━━━ Material provided ━━━

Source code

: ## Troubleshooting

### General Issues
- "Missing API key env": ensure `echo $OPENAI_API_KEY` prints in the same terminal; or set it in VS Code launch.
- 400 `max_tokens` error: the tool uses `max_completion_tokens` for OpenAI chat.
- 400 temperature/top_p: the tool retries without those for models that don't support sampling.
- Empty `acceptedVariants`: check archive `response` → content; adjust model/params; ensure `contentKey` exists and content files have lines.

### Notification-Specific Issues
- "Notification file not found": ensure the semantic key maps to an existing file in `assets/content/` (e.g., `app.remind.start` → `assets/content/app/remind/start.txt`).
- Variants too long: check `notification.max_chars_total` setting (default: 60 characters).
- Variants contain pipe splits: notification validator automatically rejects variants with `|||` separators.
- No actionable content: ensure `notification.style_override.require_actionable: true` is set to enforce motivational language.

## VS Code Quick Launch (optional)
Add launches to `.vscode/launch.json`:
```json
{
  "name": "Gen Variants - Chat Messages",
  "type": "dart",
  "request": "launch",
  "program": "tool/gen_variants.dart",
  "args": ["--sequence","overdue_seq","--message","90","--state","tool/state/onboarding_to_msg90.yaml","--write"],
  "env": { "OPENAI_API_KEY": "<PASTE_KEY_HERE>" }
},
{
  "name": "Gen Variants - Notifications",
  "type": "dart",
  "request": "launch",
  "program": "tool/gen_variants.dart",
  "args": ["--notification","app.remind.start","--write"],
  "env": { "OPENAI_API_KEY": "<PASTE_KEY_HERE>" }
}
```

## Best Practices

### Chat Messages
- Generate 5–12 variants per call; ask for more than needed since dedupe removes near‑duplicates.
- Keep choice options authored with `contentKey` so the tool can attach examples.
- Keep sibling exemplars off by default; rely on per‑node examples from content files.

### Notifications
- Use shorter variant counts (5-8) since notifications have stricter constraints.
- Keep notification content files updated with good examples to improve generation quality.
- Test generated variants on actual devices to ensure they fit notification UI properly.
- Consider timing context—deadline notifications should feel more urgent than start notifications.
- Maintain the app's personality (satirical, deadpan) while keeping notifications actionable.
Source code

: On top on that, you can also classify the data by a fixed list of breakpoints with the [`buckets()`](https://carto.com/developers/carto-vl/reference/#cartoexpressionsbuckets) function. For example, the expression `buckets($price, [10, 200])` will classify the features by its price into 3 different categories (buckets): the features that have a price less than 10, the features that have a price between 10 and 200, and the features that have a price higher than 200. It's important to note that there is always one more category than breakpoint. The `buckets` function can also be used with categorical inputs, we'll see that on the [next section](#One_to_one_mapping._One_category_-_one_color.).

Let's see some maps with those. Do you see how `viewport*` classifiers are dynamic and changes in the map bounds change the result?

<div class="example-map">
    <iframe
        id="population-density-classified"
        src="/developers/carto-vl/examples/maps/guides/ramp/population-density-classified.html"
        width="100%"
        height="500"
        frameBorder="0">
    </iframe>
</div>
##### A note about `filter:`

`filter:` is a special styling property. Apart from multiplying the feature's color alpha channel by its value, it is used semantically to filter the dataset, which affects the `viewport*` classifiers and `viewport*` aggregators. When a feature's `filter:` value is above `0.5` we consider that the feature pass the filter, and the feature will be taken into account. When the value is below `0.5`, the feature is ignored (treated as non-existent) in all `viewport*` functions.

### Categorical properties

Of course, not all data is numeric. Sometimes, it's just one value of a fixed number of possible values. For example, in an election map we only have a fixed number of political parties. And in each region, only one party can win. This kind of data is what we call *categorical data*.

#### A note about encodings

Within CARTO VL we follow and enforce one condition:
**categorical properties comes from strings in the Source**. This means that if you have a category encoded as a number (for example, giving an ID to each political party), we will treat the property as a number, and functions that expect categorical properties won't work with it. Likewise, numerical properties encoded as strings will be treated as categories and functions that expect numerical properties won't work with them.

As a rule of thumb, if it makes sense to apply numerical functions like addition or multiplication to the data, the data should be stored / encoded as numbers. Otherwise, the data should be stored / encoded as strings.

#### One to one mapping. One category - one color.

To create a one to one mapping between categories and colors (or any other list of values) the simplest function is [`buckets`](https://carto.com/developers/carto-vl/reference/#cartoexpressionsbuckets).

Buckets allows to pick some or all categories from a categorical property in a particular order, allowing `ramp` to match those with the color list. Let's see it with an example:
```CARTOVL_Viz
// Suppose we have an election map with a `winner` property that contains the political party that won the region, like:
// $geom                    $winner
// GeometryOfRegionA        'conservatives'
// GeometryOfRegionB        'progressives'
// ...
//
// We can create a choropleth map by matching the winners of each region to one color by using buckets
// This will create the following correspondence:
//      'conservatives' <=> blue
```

━━━

*Exercise goal*
From the records above, transcribe without alteration every line from the one with "#### A note about encodings" to the one with "work with them.", inclusive.

*Task output*
#### A note about encodings

Within CARTO VL we follow and enforce one condition:
**categorical properties comes from strings in the Source**. This means that if you have a category encoded as a number (for example, giving an ID to each political party), we will treat the property as a number, and functions that expect categorical properties won't work with it. Likewise, numerical properties encoded as strings will be treated as categories and functions that expect numerical properties won't work with them.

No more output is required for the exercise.